(Data excerpts)
* * * * * * *

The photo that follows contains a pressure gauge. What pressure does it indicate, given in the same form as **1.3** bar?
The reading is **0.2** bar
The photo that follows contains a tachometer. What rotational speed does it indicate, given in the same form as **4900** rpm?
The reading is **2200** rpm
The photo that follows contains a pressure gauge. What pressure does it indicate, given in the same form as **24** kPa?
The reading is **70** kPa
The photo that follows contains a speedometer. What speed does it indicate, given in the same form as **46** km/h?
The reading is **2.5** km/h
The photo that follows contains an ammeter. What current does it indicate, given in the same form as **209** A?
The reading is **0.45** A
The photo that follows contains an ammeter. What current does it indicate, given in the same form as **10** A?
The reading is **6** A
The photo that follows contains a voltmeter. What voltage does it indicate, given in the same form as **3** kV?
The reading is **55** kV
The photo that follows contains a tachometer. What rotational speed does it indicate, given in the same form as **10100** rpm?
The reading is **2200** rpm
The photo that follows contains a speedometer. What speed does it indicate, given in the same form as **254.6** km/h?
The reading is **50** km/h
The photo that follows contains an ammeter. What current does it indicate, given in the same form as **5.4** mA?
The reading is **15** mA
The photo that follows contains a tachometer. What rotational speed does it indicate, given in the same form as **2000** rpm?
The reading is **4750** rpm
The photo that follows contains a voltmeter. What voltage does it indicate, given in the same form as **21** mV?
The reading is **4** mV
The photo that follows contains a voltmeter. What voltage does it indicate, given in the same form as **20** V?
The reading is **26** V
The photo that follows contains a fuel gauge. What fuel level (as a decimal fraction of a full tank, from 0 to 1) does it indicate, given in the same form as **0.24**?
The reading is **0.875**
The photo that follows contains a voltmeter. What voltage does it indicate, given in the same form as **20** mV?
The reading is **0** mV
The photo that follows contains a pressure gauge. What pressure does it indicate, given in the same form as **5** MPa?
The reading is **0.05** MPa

* * * * * * *

> _Work order_: Duplicate every line of the data excerpts above verbatim, keeping each entry in its original order.

> _Response to the exercise_:
The photo that follows contains a pressure gauge. What pressure does it indicate, given in the same form as **1.3** bar?
The reading is **0.2** bar
The photo that follows contains a tachometer. What rotational speed does it indicate, given in the same form as **4900** rpm?
The reading is **2200** rpm
The photo that follows contains a pressure gauge. What pressure does it indicate, given in the same form as **24** kPa?
The reading is **70** kPa
The photo that follows contains a speedometer. What speed does it indicate, given in the same form as **46** km/h?
The reading is **2.5** km/h
The photo that follows contains an ammeter. What current does it indicate, given in the same form as **209** A?
The reading is **0.45** A
The photo that follows contains an ammeter. What current does it indicate, given in the same form as **10** A?
The reading is **6** A
The photo that follows contains a voltmeter. What voltage does it indicate, given in the same form as **3** kV?
The reading is **55** kV
The photo that follows contains a tachometer. What rotational speed does it indicate, given in the same form as **10100** rpm?
The reading is **2200** rpm
The photo that follows contains a speedometer. What speed does it indicate, given in the same form as **254.6** km/h?
The reading is **50** km/h
The photo that follows contains an ammeter. What current does it indicate, given in the same form as **5.4** mA?
The reading is **15** mA
The photo that follows contains a tachometer. What rotational speed does it indicate, given in the same form as **2000** rpm?
The reading is **4750** rpm
The photo that follows contains a voltmeter. What voltage does it indicate, given in the same form as **21** mV?
The reading is **4** mV
The photo that follows contains a voltmeter. What voltage does it indicate, given in the same form as **20** V?
The reading is **26** V
The photo that follows contains a fuel gauge. What fuel level (as a decimal fraction of a full tank, from 0 to 1) does it indicate, given in the same form as **0.24**?
The reading is **0.875**
The photo that follows contains a voltmeter. What voltage does it indicate, given in the same form as **20** mV?
The reading is **0** mV
The photo that follows contains a pressure gauge. What pressure does it indicate, given in the same form as **5** MPa?
The reading is **0.05** MPa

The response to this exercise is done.